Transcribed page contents

══════════════════════════════

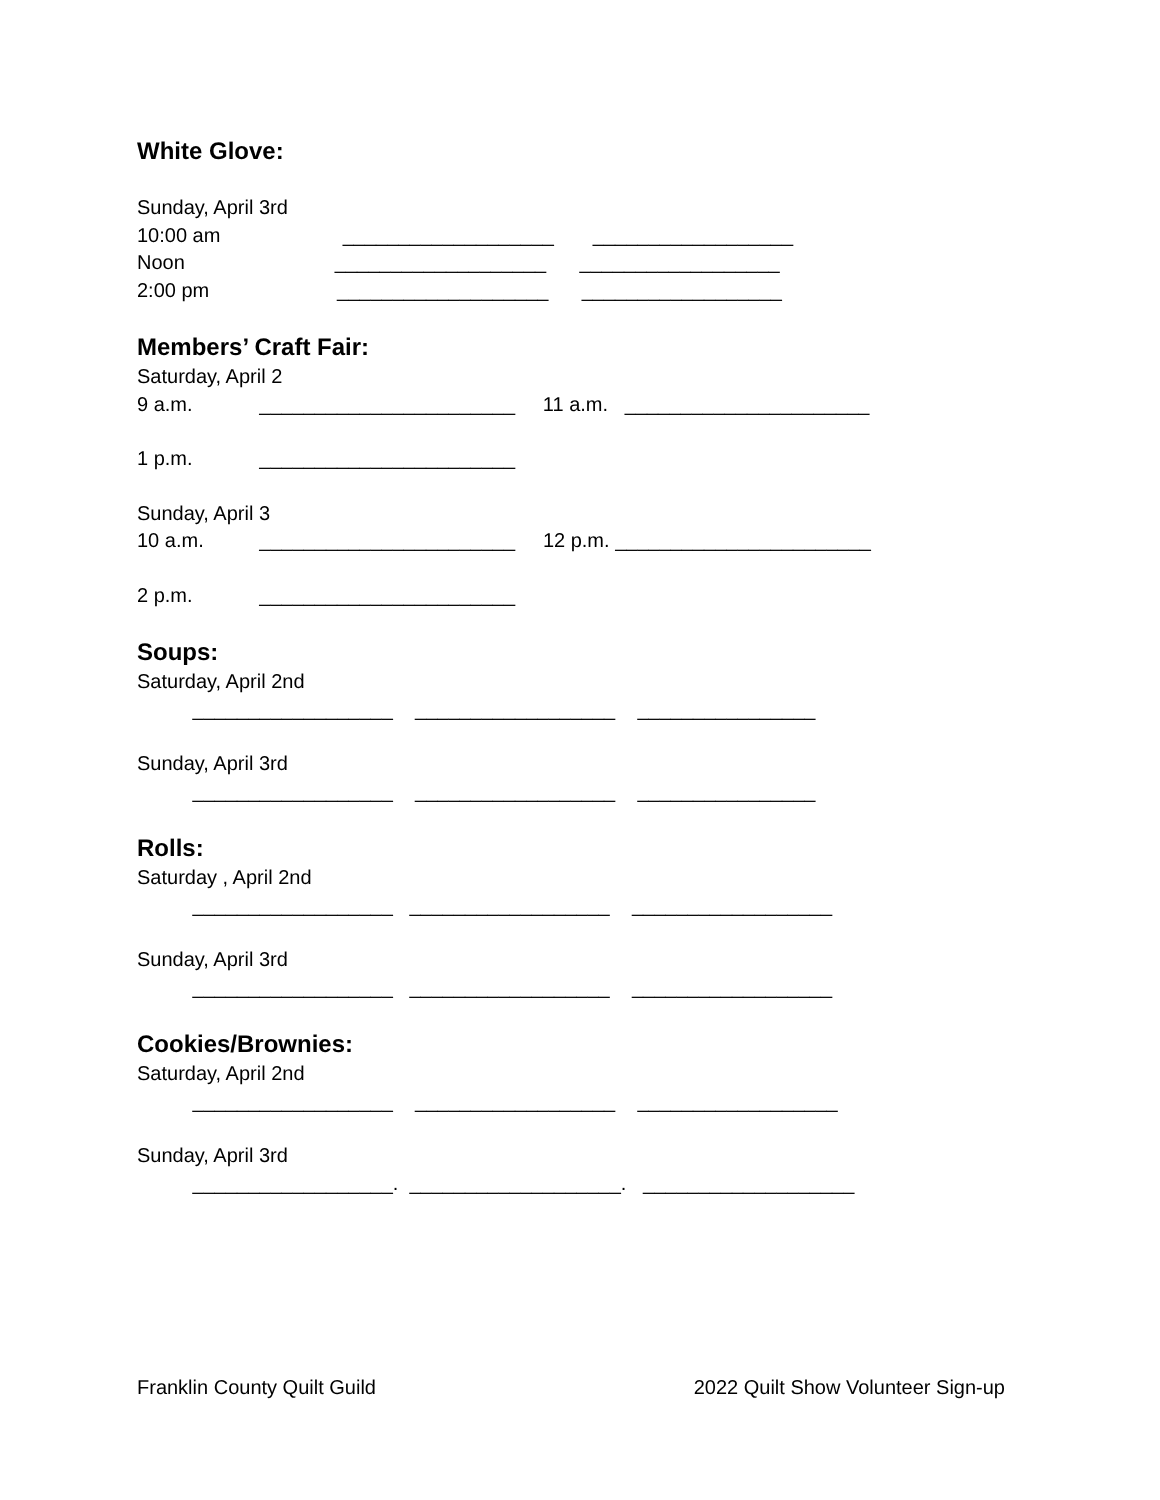White Glove:
Sunday, April 3rd
10:00 am ___________________ __________________
Noon ___________________ __________________
2:00 pm ___________________ __________________
Members’ Craft Fair:
Saturday, April 2
9 a.m. _______________________ 11 a.m. ______________________
1 p.m. _______________________
Sunday, April 3
10 a.m. _______________________ 12 p.m. _______________________
2 p.m. _______________________
Soups:
Saturday, April 2nd
__________________ __________________ ________________
Sunday, April 3rd
__________________ __________________ ________________
Rolls:
Saturday , April 2nd
__________________ __________________ __________________
Sunday, April 3rd
__________________ __________________ __________________
Cookies/Brownies:
Saturday, April 2nd
__________________ __________________ __________________
Sunday, April 3rd
__________________. ___________________. ___________________
Franklin County Quilt Guild 2022 Quilt Show Volunteer Sign-up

══════════════════════════════

Your answer should be a single number, namely how many lines of the data above hold "Saturday".

4